## Task instructions
Could you copy every line in the listing below that has the word "buttons"?
·····
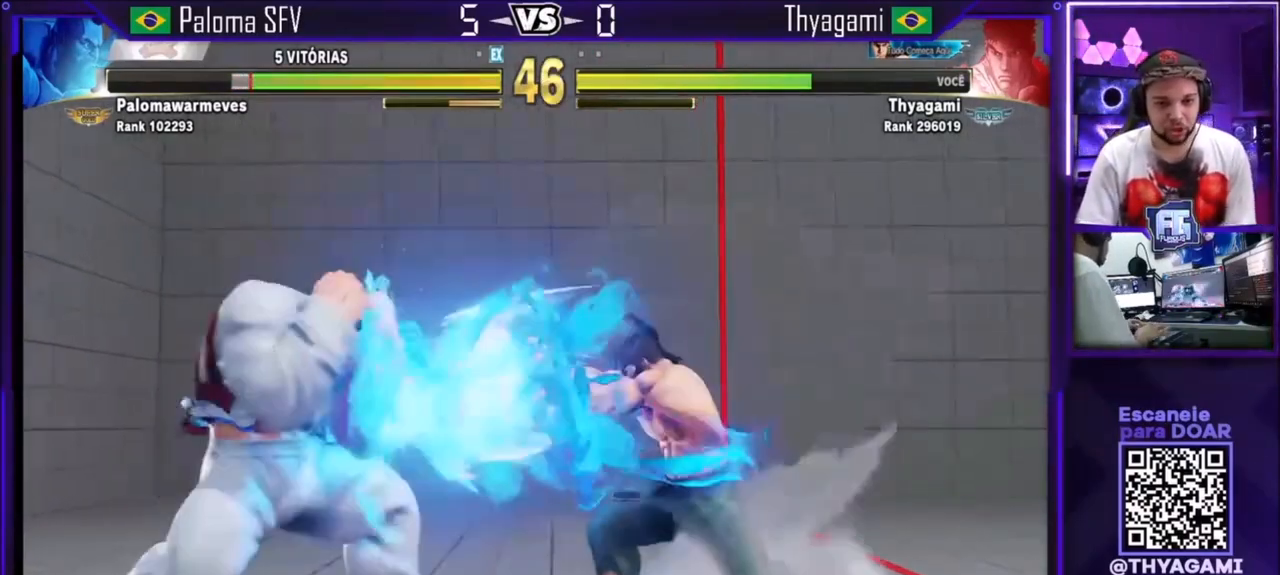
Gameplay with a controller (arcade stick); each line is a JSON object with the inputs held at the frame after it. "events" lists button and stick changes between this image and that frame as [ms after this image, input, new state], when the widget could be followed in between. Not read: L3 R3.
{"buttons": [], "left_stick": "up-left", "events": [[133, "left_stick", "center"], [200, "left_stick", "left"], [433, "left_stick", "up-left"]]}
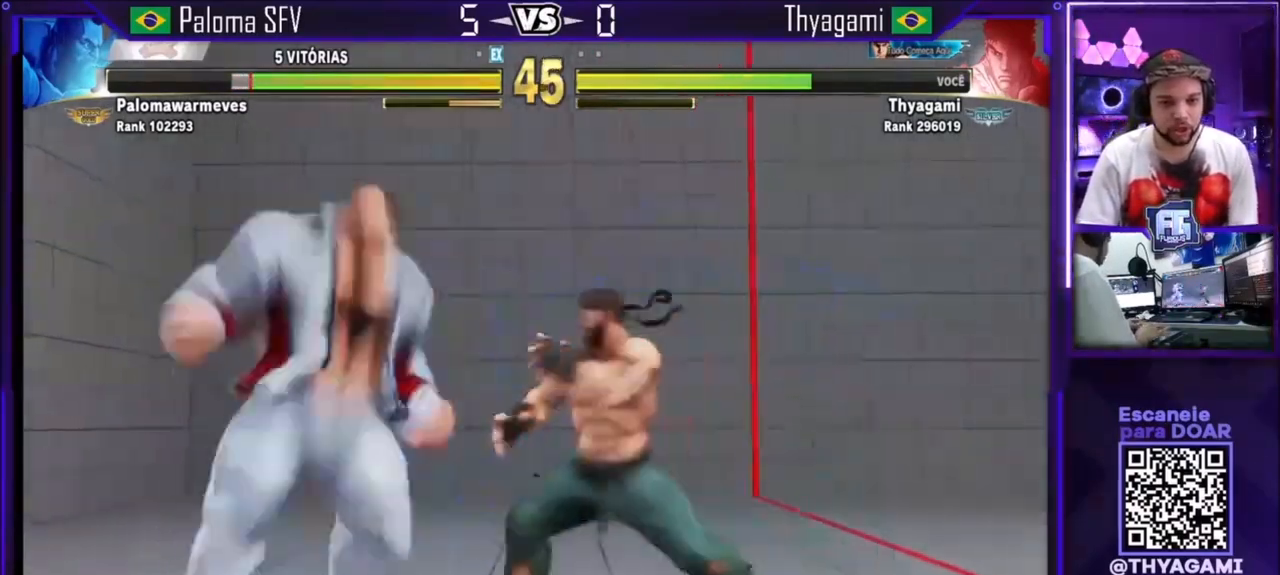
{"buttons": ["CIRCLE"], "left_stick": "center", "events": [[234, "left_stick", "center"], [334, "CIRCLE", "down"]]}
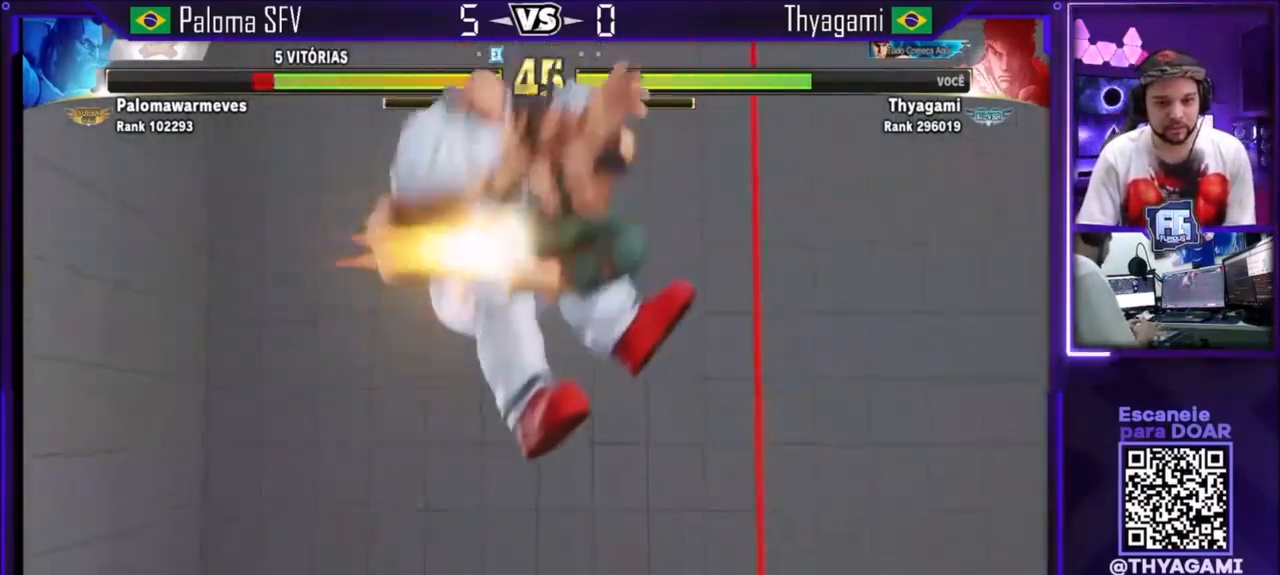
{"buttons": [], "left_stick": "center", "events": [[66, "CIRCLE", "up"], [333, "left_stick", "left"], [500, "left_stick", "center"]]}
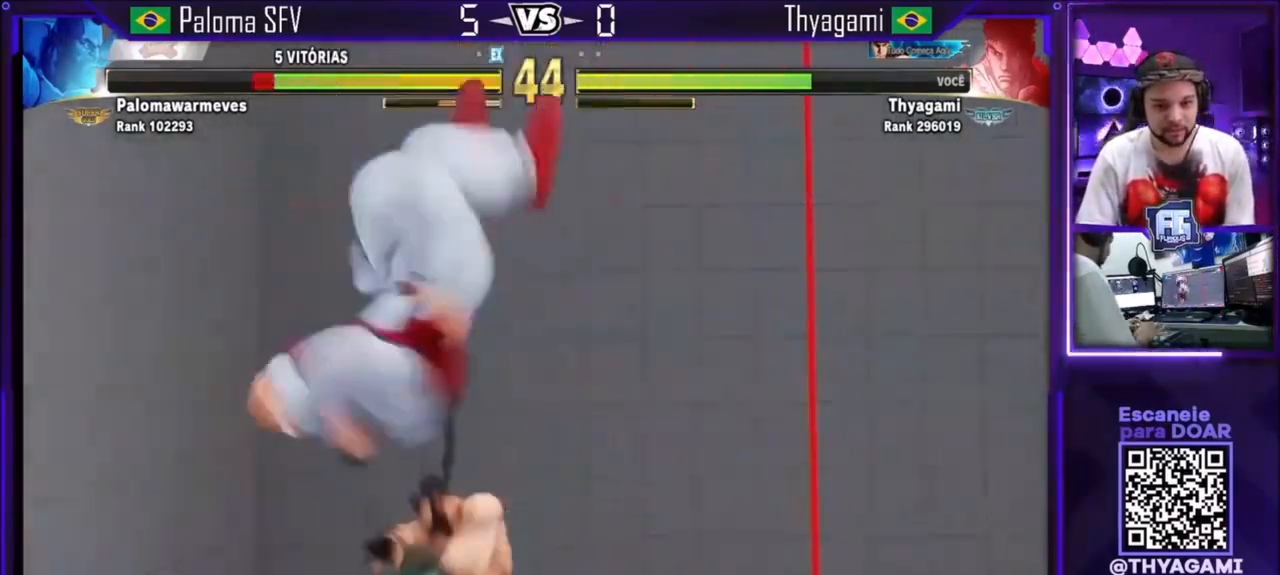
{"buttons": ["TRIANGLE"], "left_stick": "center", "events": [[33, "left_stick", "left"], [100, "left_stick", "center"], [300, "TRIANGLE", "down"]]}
·····
## Your solution
{"buttons": [], "left_stick": "up-left", "events": [[133, "left_stick", "center"], [200, "left_stick", "left"], [433, "left_stick", "up-left"]]}
{"buttons": ["CIRCLE"], "left_stick": "center", "events": [[234, "left_stick", "center"], [334, "CIRCLE", "down"]]}
{"buttons": [], "left_stick": "center", "events": [[66, "CIRCLE", "up"], [333, "left_stick", "left"], [500, "left_stick", "center"]]}
{"buttons": ["TRIANGLE"], "left_stick": "center", "events": [[33, "left_stick", "left"], [100, "left_stick", "center"], [300, "TRIANGLE", "down"]]}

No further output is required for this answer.